Quel étrange film que cette suite du cultissime "Magicien d'Oz".

Sur le papier, tout est réuni pour donner naissance à un Disney à succès : l'adaptation d'un classique de la littérature jeunesse racontant le voyage d'une petite fille dans un monde féérique peuplé de personnages farfelus (on pense évidemment à Alice au pays des merveilles) dont la précédente adaptation est devenue l'un des films les plus importants de l'Histoire du cinéma et de la culture populaire en général. Walt Disney lui-même adorait ce film et rêvait de produire les autres récits issus de l'imagination de L. Frank Baum.

Sauf que... Walter Murch n'est pas Walt Disney.


Les années 80 sont une période très particulière pour les studios Disney, peinant à retrouver la gloire passée. Concurrencée par les productions grand public de Steven Spielberg et George Lucas, bloquée par une politique familiale contraignante (en gros, Disney veut préserver sa spécificité en ne faisant appel qu'à des artistes "maison" et non à des réalisateurs travaillant pour d'autres studios), la maison de Mickey cherche un moyen de renouer avec le succès.

Possédant les droits de plusieurs œuvres de L. Frank Baum se déroulant dans le monde d'Oz, le studio Disney y voit une occasion de créer une franchise s'adressant autant aux enfants qu'aux adultes, pouvant cartonner au box-office comme "Star Wars" ou "Indiana Jones".

Ils contactent donc Walter Murch, monteur doublement palmé (pour "Apocalypse now" et "Conversations secrètes" de Francis Ford Coppola), doublement oscarisé (pour Apocalyse Now" et "Julia") et co-scénariste du THX 1138 de Lucas, et lui proposent de passer à la réalisation avec cet ambitieux projet.

+--

- CONSIGNE A
Restitue sous forme de liste JSON de chaînes, à raison d'une chaîne par ligne et sans lignes vides, le passage des enregistrements qui commence à la ligne contenant « Liseleri başta olmak üzere çok güzel okullara » et se termine à celle contenant « kurslarımızı açmıştık. Sonrasında bir merkeze », ces deux lignes comprises.
Le texte et les enregistrements proviennent de sources différentes.

- ENREGISTREMENTS EXTRAITS
+--

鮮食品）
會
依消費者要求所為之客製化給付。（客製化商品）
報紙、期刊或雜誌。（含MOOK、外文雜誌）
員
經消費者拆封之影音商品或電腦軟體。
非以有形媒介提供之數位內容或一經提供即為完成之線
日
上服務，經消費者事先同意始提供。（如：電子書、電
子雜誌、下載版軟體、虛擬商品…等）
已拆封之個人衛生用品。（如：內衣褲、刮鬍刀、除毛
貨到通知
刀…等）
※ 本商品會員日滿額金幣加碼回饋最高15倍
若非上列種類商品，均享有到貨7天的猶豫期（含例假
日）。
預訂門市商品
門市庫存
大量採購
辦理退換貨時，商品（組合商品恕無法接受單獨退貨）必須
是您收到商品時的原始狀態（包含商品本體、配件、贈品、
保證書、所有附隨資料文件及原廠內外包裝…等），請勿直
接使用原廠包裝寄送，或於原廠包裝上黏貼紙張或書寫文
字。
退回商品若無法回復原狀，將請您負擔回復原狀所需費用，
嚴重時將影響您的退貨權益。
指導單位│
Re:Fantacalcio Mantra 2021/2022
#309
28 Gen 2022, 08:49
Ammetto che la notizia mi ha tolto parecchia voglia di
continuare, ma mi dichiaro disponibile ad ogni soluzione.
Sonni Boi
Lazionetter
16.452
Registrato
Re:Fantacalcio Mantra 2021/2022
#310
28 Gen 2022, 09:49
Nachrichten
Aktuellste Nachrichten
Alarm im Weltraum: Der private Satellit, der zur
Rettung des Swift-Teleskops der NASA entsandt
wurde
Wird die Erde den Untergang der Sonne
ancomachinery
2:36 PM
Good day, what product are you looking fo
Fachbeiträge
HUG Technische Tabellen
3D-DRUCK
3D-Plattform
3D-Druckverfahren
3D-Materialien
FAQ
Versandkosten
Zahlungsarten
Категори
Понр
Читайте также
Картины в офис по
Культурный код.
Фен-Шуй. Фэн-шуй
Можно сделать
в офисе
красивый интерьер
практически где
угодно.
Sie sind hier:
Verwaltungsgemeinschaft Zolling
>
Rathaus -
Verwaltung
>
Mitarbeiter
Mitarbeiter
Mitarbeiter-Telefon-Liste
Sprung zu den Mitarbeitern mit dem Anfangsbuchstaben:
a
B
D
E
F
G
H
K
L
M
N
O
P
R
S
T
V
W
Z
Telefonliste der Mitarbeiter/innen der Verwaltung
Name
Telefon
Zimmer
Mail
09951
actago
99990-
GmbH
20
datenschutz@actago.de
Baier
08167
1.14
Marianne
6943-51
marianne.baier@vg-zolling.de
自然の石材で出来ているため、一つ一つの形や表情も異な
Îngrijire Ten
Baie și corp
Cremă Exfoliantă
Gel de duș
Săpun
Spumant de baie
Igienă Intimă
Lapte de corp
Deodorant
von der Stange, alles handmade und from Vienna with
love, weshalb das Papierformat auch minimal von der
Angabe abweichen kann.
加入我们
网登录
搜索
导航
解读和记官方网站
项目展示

+--

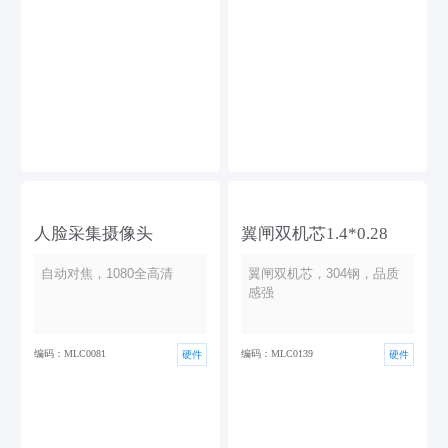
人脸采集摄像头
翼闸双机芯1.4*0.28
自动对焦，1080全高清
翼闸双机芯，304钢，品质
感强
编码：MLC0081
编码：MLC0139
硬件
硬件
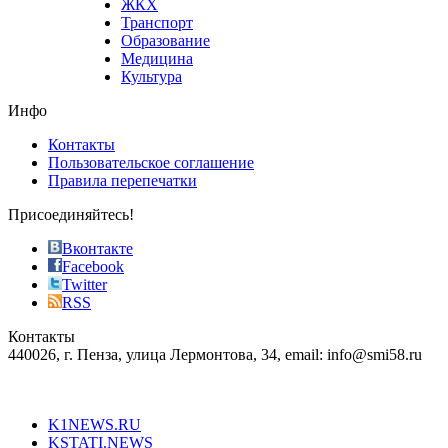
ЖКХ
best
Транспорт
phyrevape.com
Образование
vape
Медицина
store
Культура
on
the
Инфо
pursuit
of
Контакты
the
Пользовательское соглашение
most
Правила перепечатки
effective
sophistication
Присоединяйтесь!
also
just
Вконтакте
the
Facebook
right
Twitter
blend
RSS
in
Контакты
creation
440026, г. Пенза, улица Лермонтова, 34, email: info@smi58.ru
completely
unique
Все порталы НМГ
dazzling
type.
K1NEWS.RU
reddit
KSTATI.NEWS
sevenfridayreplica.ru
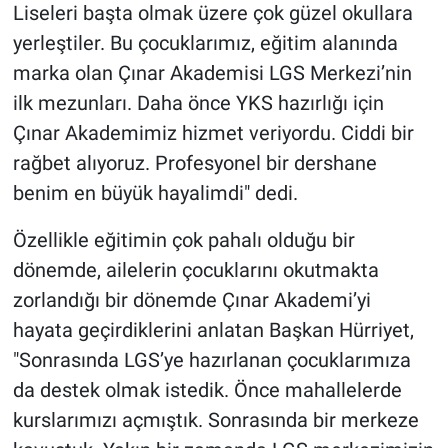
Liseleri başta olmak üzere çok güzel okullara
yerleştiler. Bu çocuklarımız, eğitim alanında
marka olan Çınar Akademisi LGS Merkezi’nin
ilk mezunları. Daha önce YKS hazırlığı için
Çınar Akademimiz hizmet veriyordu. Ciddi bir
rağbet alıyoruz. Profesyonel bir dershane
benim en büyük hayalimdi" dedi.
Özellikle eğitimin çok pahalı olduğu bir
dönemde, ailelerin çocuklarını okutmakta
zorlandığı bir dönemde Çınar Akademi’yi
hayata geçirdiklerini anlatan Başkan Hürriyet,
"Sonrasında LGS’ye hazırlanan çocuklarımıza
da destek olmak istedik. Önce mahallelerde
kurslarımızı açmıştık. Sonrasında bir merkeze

+--

- CONSIGNE B
D'après le texte sur la suite du « Magicien d'Oz », les productions de quels réalisateurs concurrençaient les studios Disney dans les années 80 ?

- RÉPONSE A
[
  "Liseleri başta olmak üzere çok güzel okullara",
  "yerleştiler. Bu çocuklarımız, eğitim alanında",
  "marka olan Çınar Akademisi LGS Merkezi’nin",
  "ilk mezunları. Daha önce YKS hazırlığı için",
  "Çınar Akademimiz hizmet veriyordu. Ciddi bir",
  "rağbet alıyoruz. Profesyonel bir dershane",
  "benim en büyük hayalimdi\" dedi.",
  "Özellikle eğitimin çok pahalı olduğu bir",
  "dönemde, ailelerin çocuklarını okutmakta",
  "zorlandığı bir dönemde Çınar Akademi’yi",
  "hayata geçirdiklerini anlatan Başkan Hürriyet,",
  "\"Sonrasında LGS’ye hazırlanan çocuklarımıza",
  "da destek olmak istedik. Önce mahallelerde",
  "kurslarımızı açmıştık. Sonrasında bir merkeze"
]

- RÉPONSE B
Celles de Steven Spielberg et de George Lucas.